Descriptive statistics are typically distinguished from inferential statistics. With descriptive statistics you are simply describing what is or what the data shows. With inferential statistics, you are trying to reach conclusions that extend beyond the immediate data alone. For instance, we use inferential statistics to try to infer from the sample data what the population might think. Or, we use inferential statistics to make judgments of the probability that an observed difference between groups is a dependable one or one that might have happened by chance in this study. Thus, we use inferential statistics to make inferences from our data to more general conditions; we use descriptive statistics simply to describe what’s going on in our data.
2.1 Summary Statistics in R
We’ll use the dataset iris throughout this example.
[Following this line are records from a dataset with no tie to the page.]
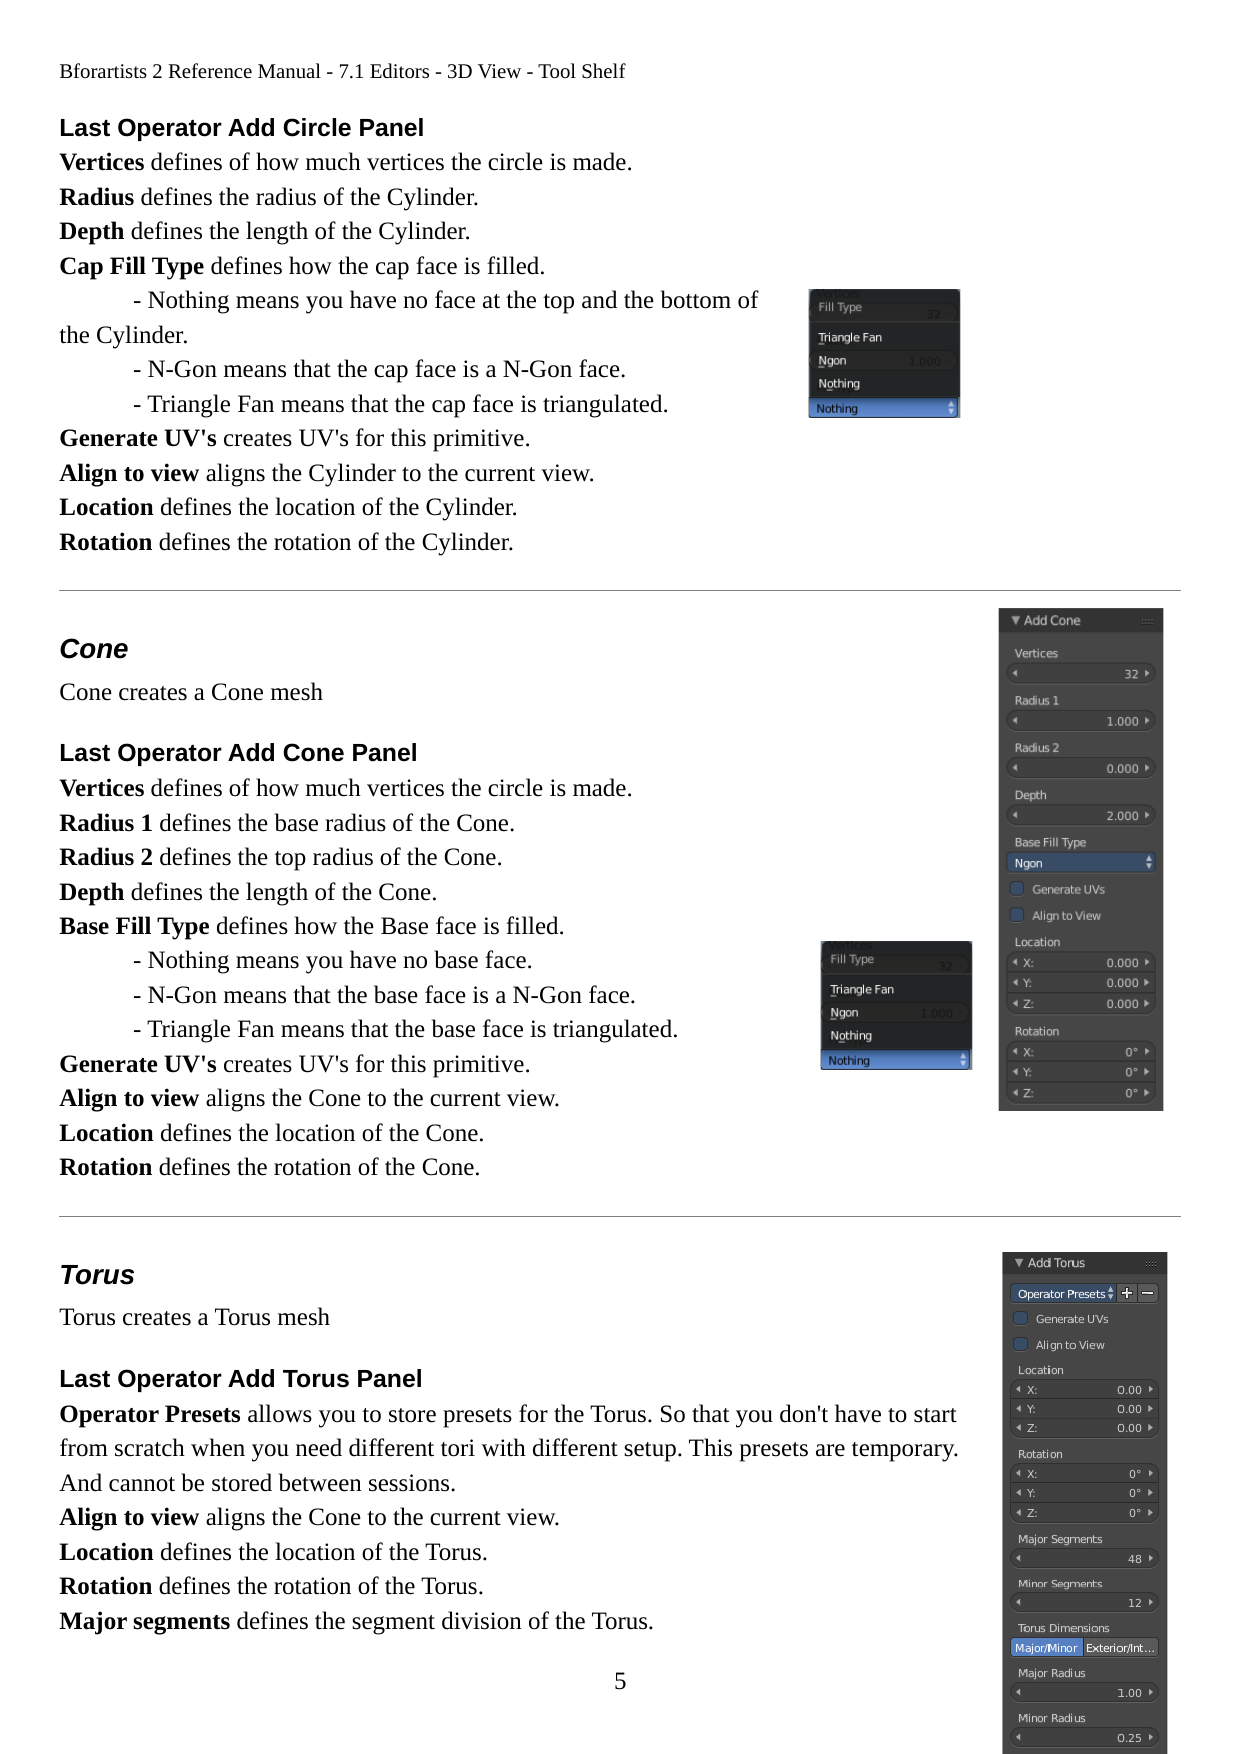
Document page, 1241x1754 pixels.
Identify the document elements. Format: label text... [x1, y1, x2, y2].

text Operator Presets allows you to store presets for the Torus. So that you don't have to start from scratch when you need different tori with different setup. This presets are temporary. And cannot be stored between sessions. Align to view aligns the Cone to the current view. Location defines the location of the Torus. Rotation defines the rotation of the Torus. Major segments defines the segment division of the Torus. [59, 1399, 1002, 1634]
text Vertices defines of how much vertices the circle is made. Radius defines the radius of the Cylinder. Depth defines the length of the Cylinder. Cap Fill Type defines how the cap face is filled. - Nothing means you have no face at the top and the bottom of the Cylinder. - N-Gon means that the cap face is a N-Gon face. - Triangle Fan means that the cap face is triangulated. Generate UV's creates UV's for this primitive. Align to view aligns the Cylinder to the current view. Location defines the location of the Cylinder. Rotation defines the rotation of the Cylinder. [59, 147, 1181, 555]
text Vertices defines of how much vertices the circle is made. Radius 1 defines the base radius of the Cone. Radius 2 defines the top radius of the Cone. Depth defines the length of the Cone. Base Fill Type defines how the Base face is filled. - Nothing means you have no base face. - N-Gon means that the base face is a N-Gon face. - Triangle Fan means that the base face is triangulated. Generate UV's creates UV's for this primitive. Align to view aligns the Cone to the current view. Location defines the location of the Cone. Rotation defines the rotation of the Cone. [59, 773, 1181, 1181]
text Cone creates a Cone mesh [59, 677, 998, 706]
subtitle Last Operator Add Torus Panel [59, 1364, 1002, 1393]
picture [820, 941, 973, 1070]
subtitle Cone [59, 632, 998, 664]
subtitle Torus [59, 1258, 1002, 1290]
picture [1002, 1252, 1168, 1754]
subtitle [1164, 632, 1181, 664]
text [1164, 677, 1181, 706]
subtitle [1168, 1258, 1181, 1290]
picture [998, 608, 1164, 1111]
picture [808, 289, 961, 418]
text Torus creates a Torus mesh [59, 1302, 1002, 1331]
subtitle Last Operator Add Circle Panel [59, 113, 1181, 141]
subtitle Last Operator Add Cone Panel [59, 738, 998, 767]
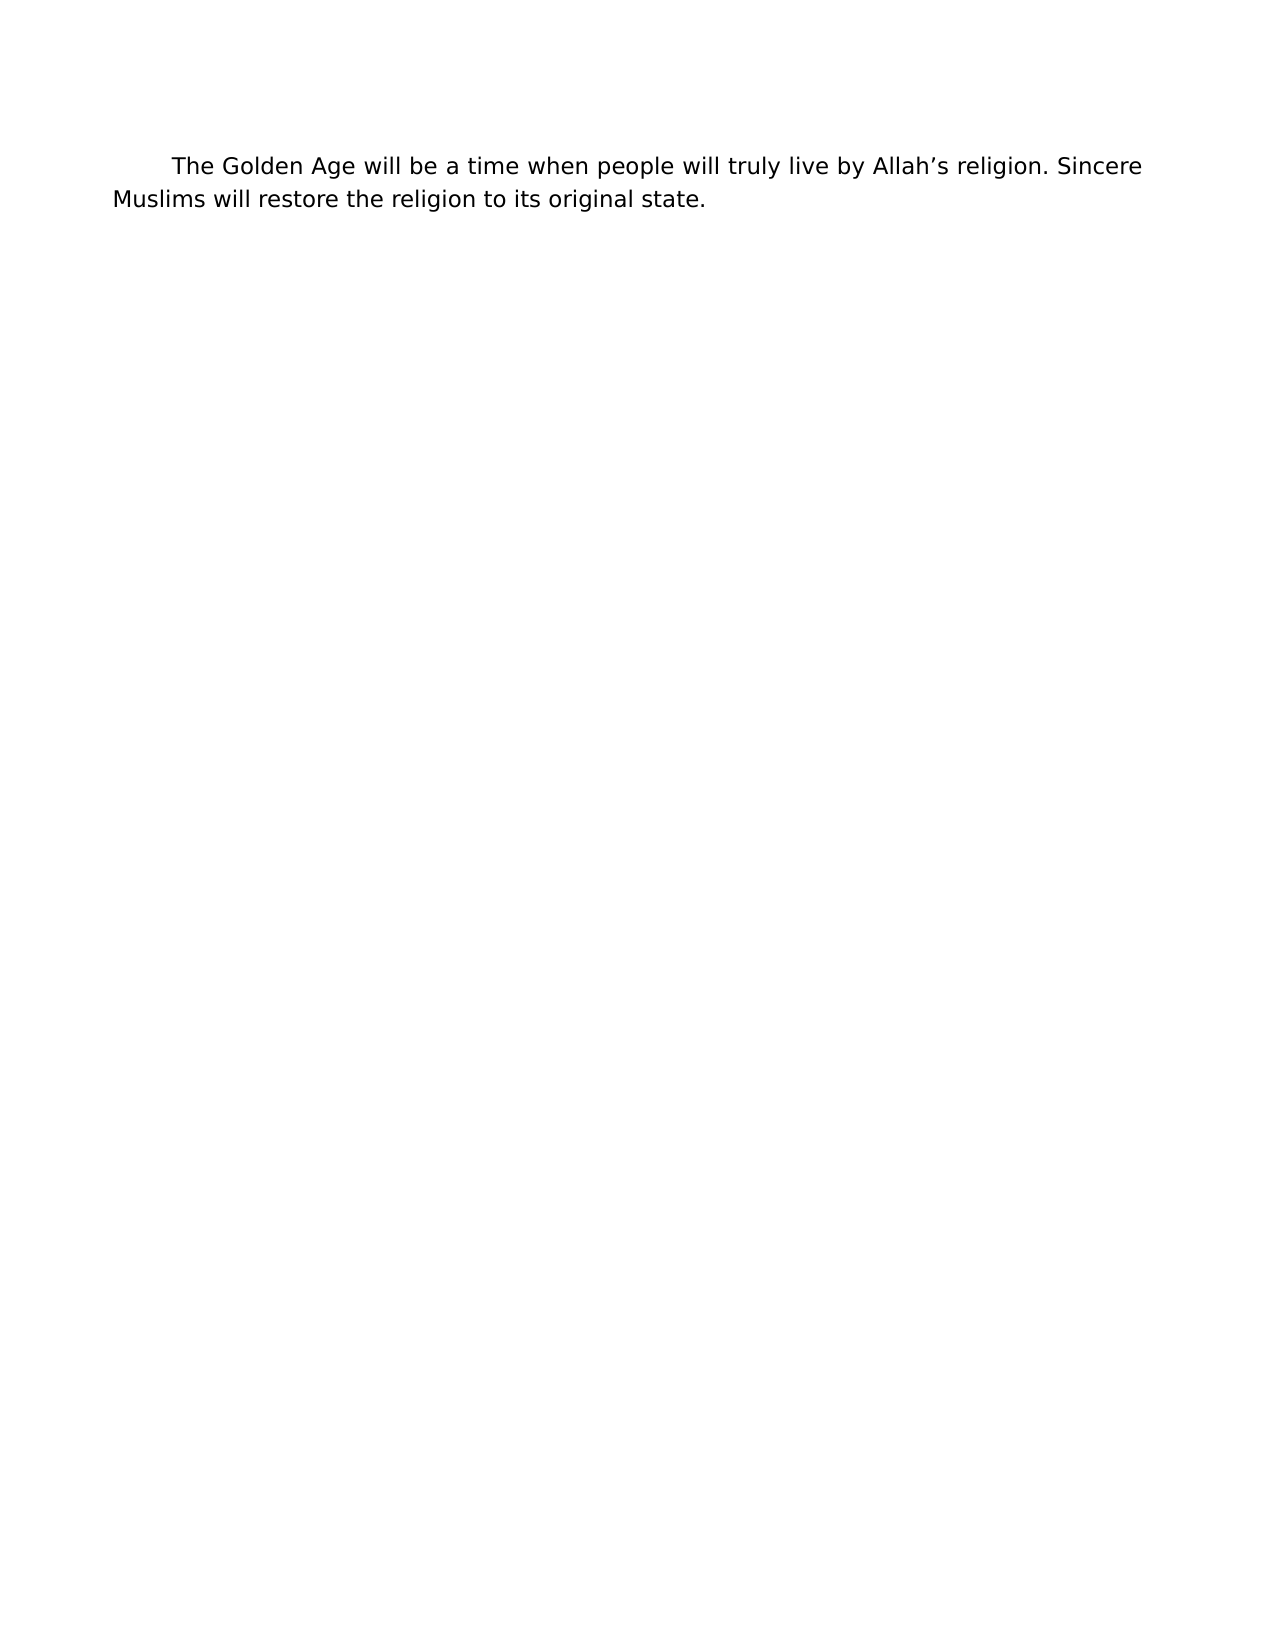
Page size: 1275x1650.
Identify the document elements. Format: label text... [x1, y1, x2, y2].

text The Golden Age will be a time when people will truly live by Allah’s religion. Sincere Muslims will restore the religion to its original state. [112, 148, 1145, 214]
This dataset is imported by default in R, you only need to load it by running iris
in the command line.
Here, we load the iris
dataset and rename it to df
df <- iris # This is a common name for a single data frame
2.1.1 Preview
Below, a preview of the dataset:
head(df) # first 6 observations
## Sepal.Length Sepal.Width Petal.Length Petal.Width Species
## 1 5.1 3.5 1.4 0.2 setosa
## 2 4.9 3.0 1.4 0.2 setosa
## 3 4.7 3.2 1.3 0.2 setosa
## 4 4.6 3.1 1.5 0.2 setosa
## 5 5.0 3.6 1.4 0.2 setosa
## 6 5.4 3.9 1.7 0.4 setosa
2.1.2 Data Frame Structure
Below, a preview of the dataset’s structure:
str(df) # structure of a dataset
## 'data.frame': 150 obs. of 5 variables:
## $ Sepal.Length: num 5.1 4.9 4.7 4.6 5 5.4 4.6 5 4.4 4.9 ...
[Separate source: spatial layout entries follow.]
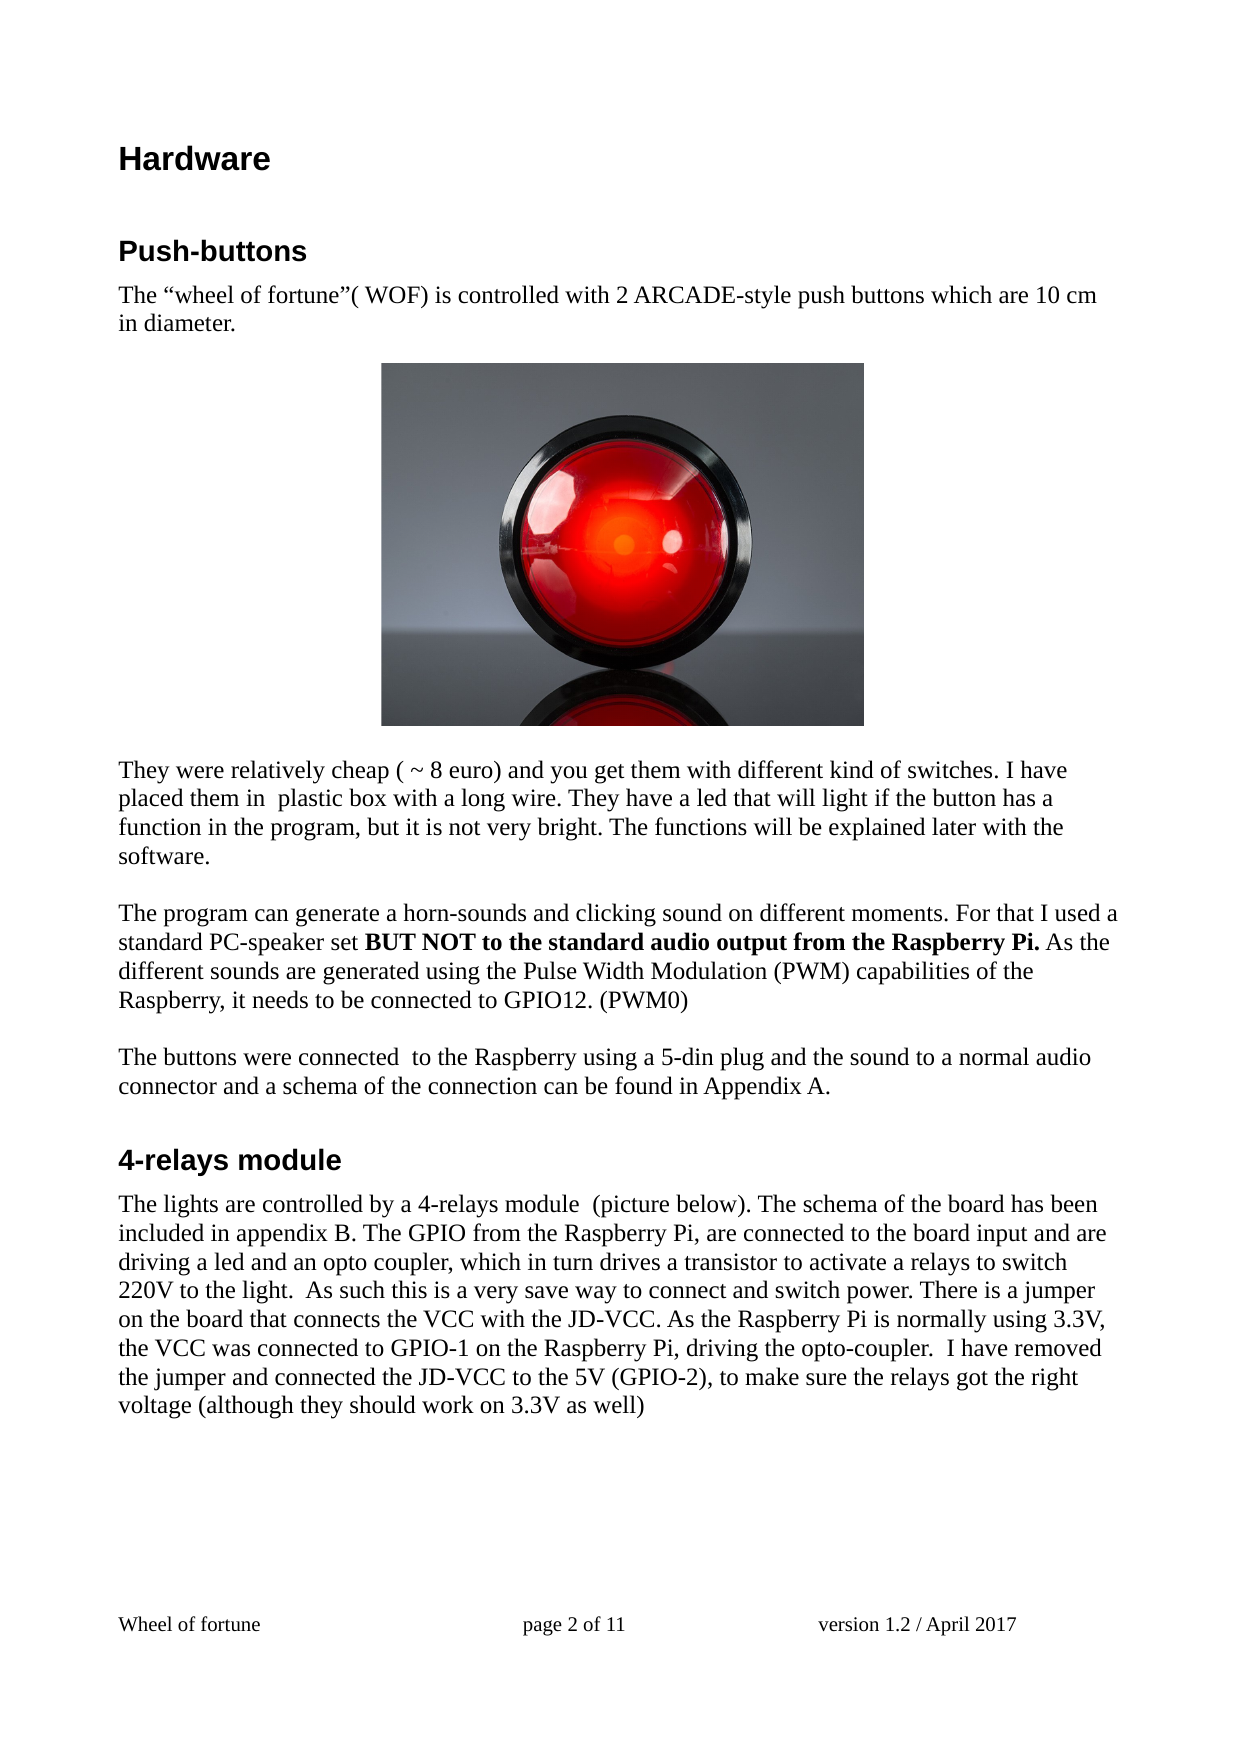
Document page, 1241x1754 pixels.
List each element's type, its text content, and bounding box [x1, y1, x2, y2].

picture [381, 363, 864, 726]
text The lights are controlled by a 4-relays module (picture below). The schema of the board has been included in appendix B. The GPIO from the Raspberry Pi, are connected to the board input and are driving a led and an opto coupler, which in turn drives a transistor to activate a relays to switch 220V to the light. As such this is a very save way to connect and switch power. There is a jumper on the board that connects the VCC with the JD-VCC. As the Raspberry Pi is normally using 3.3V, the VCC was connected to GPIO-1 on the Raspberry Pi, driving the opto-coupler. I have removed the jumper and connected the JD-VCC to the 5V (GPIO-2), to make sure the relays got the right voltage (although they should work on 3.3V as well) [118, 1189, 1122, 1419]
text The buttons were connected to the Raspberry using a 5-din plug and the sound to a normal audio connector and a schema of the connection can be found in Appendix A. [118, 1042, 1122, 1100]
text They were relatively cheap ( ~ 8 euro) and you get them with different kind of switches. I have placed them in plastic box with a long wire. They have a led that will light if the button has a function in the program, but it is not very bright. The functions will be explained later with the software. [118, 755, 1122, 870]
text The program can generate a horn-sounds and clicking sound on different moments. For that I used a standard PC-speaker set BUT NOT to the standard audio output from the Raspberry Pi. As the different sounds are generated using the Pulse Width Modulation (PWM) capabilities of the Raspberry, it needs to be connected to GPIO12. (PWM0) [118, 898, 1122, 1013]
subtitle Hardware [118, 139, 1122, 178]
text The “wheel of fortune”( WOF) is controlled with 2 ARCADE-style push buttons which are 10 cm in diameter. [118, 280, 1122, 337]
subtitle Push-buttons [118, 233, 1122, 267]
subtitle 4-relays module [118, 1143, 1122, 1177]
## $ Sepal.Width : num 3.5 3 3.2 3.1 3.6 3.9 3.4 3.4 2.9 3.1 ...
## $ Petal.Length: num 1.4 1.4 1.3 1.5 1.4 1.7 1.4 1.5 1.4 1.5 ...
## $ Petal.Width : num 0.2 0.2 0.2 0.2 0.2 0.4 0.3 0.2 0.2 0.1 ...
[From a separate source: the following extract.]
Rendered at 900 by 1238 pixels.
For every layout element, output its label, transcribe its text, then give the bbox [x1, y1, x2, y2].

## $ Species : Factor w/ 3 levels "setosa","versicolor",..: 1 1 1 1 1 1 1 1 1 1 ...
2.1.3 Summary
To get the summary statistics for each column, you can use the summary
function.
summary(df)
## Sepal.Length Sepal.Width Petal.Length
## Min. :4.300 Min. :2.000 Min. :1.000
## 1st Qu.:5.100 1st Qu.:2.800 1st Qu.:1.600
## Median :5.800 Median :3.000 Median :4.350
## Mean :5.843 Mean :3.057 Mean :3.758
## 3rd Qu.:6.400 3rd Qu.:3.300 3rd Qu.:5.100
## Max. :7.900 Max. :4.400 Max. :6.900
## Petal.Width Species
## Min. :0.100 setosa :50
## 1st Qu.:0.300 versicolor:50
## Median :1.300 virginica :50
## Mean :1.199
## 3rd Qu.:1.800
## Max. :2.500
2.2 Plots
For this section, we are going to use Hadley Wickham’s ggplot2
package, which is a widely adopted library for plotting in R.
It uses an approach to plotting heavily inspired by Leland Wilkinson’s Grammar of Graphics.
2.3 Histogram
ggplot(data = df,
mapping = aes(x = Sepal.Length)) +
geom_histogram() +
labs(
title = "Histogram of Sepal Length",
x = "Sepal Length"
)
## `stat_bin()` using `bins = 30`. Pick better value with
## `binwidth`.
2.3.1 Density Function
ggplot(data = df,
mapping = aes(x = Sepal.Length)) +
geom_density(fill = "red",
col = "red",
alpha = .5) +
labs(
title = "Density of Sepal Length",
x = "Sepal Length",
y = "Probability"
) +
theme_minimal() +
theme(
plot.title = element_text(hjust = .5,
face = "bold")
)
2.3.2 Scatterplot
ggplot(data = df,
mapping = aes(x = Sepal.Length,
y = Petal.Width,
col = Petal.Width)) +
geom_point() +
guides(col = "none")
2.3.3 Jitter Plot
A Jitter plot is simply a scatterplot with a certain offset.
ggplot(data = df,
mapping = aes(x = Sepal.Length,
y = Petal.Width,
col = Petal.Width)) +
geom_jitter() + #scatterplot with offset
guides(col = "none")
2.3.4 Regression Line
We can add a regression line to the last jitter plot by adding a call to geom_smooth
, as in:
ggplot(data = df,
mapping = aes(x = Sepal.Length,
y = Petal.Width,
col = Petal.Width)) +
geom_jitter() +
geom_smooth(method = "lm",
formula = y ~ x) + ## Simple Linear Regression, regressing y over x
guides(col = "none")
There’s also a couple of things more that you can do, but this is just a template.